Obligation is measured at the present value of the estimated future
cash flows using a discounted rate that is determined by reference to
market yields at the Balance Sheet date on Government bonds where the
currency and terms of the Government bonds are consistent with the
currency and estimated terms of the defined benefit obligation.
(c) Compensated Absences
Compensated absences which accrue to employees and which are expected
to be availed within twelve months immediately following the year end
are reported as expenses during the year in which the employees
performs the services that the benefit covers and the liabilities are
reported at the undiscounted amount of the benefit, and where the
availment or encashment is otherwise not expected to wholly occur
within the next twelve months, the liability on account of the benefit
is actuarially determined using the projected unit credit method.
(xvii) SEGMENT REPORTING
The accounting policies used in the preparation of the financial
statements of the Company are also applied for Segment Reporting.
Revenue and expenses have been identified to segments on the basis of
their relationship to the operating activities of the segment. Revenue
and expenses, which relate to the enterprise as a whole and are not
allocable to segments on a reasonable basis, have been included under
(xviii) CASH AND CASH EQUIVALENTS (FOR PURPOSES OF CASH FLOW STATEMENT)

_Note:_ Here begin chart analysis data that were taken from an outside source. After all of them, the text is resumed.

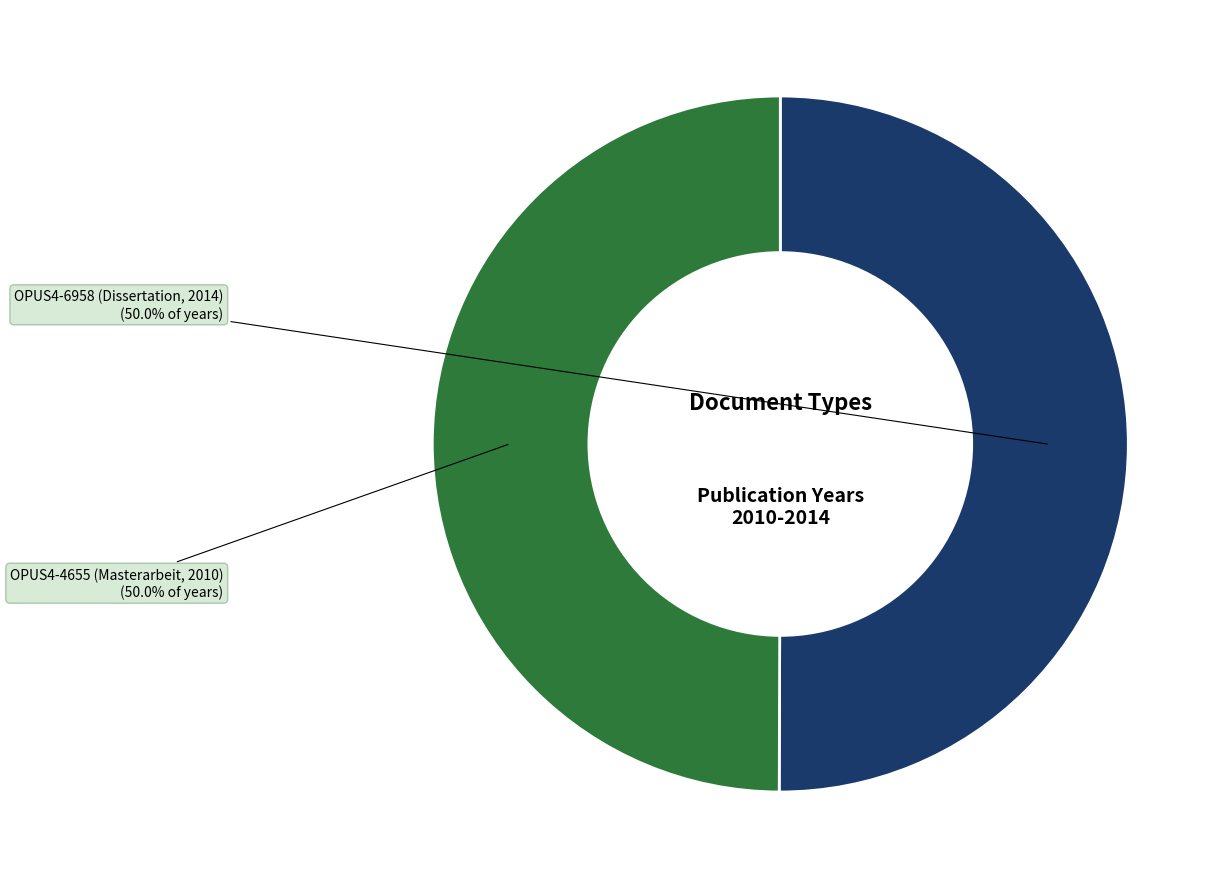

Is the sum of OPUS4-6958 (Dissertation, 2014) and OPUS4-4655 (Masterarbeit, 2010) greater than half?

Yes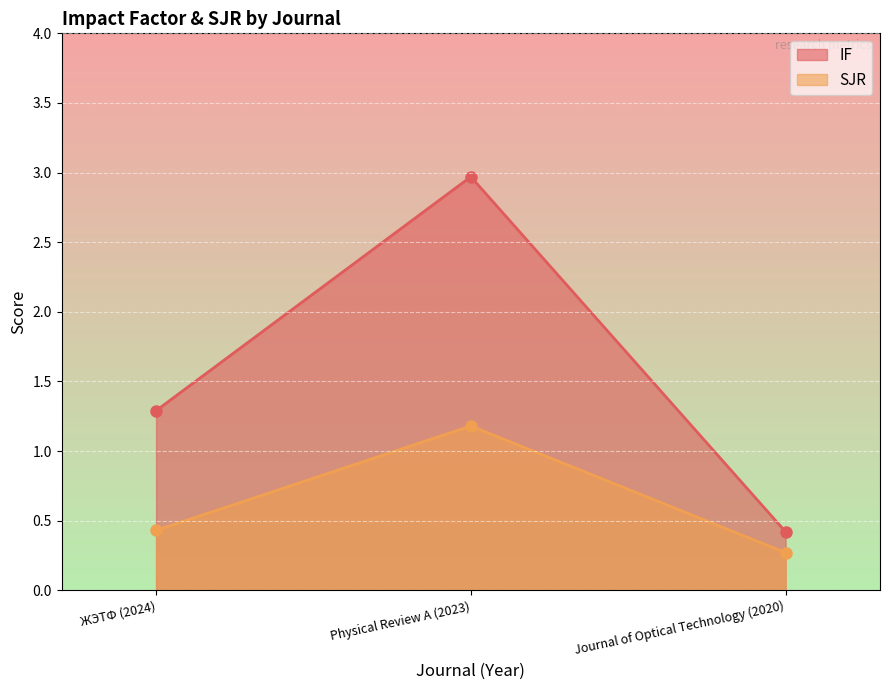

How many series are shown in this chart?

2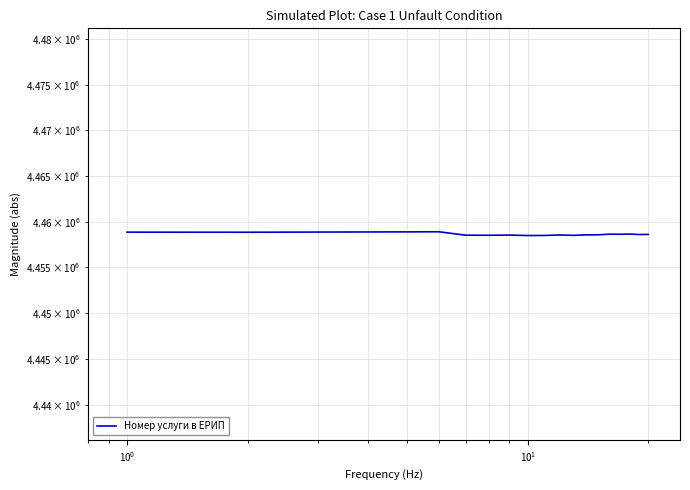

What is the greatest value displayed?

4458891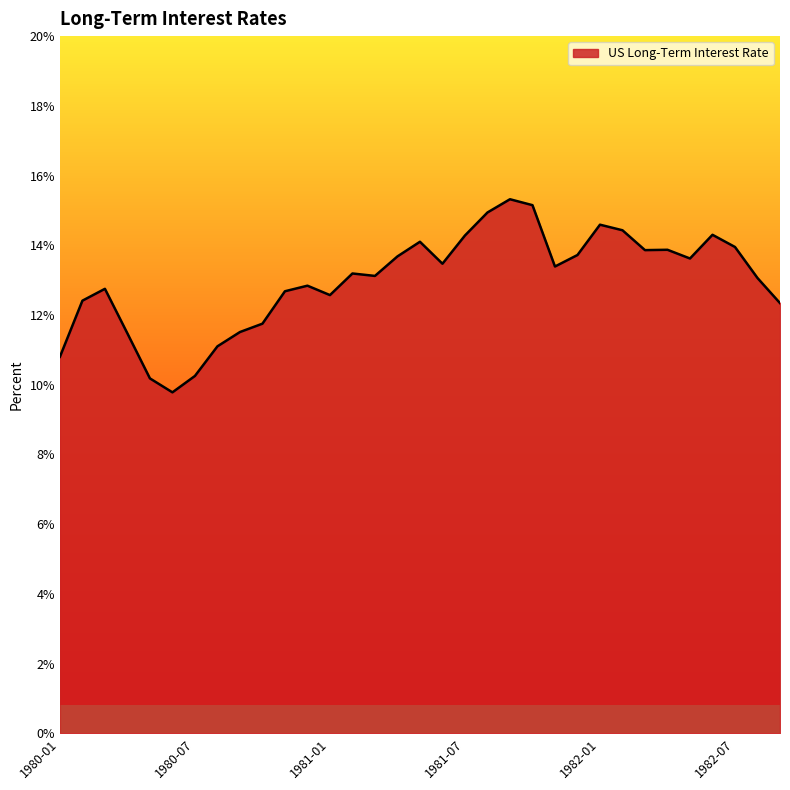

What is the difference between the maximum and minimum values?

5.5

Cash comprises cash on hand and demand deposits with banks. Cash
equivalents are short-term balances (with an original maturity of three
months or less from the date of acquisition), highly liquid investments
that are readily convertible into known amounts of cash and which are
subject to insignificant risk of changes in value.
(xix) CASH FLOW STATEMENT
Cash flows are reported using the indirect method, whereby
profit/(loss) before extraordinary items and tax is adjusted for the
effects of transactions of non-cash nature and any deferrals or
accruals of past or future cash receipts or payments. The cash flows
from operating, investing and financing activities of the Company are
segregated based on the available information.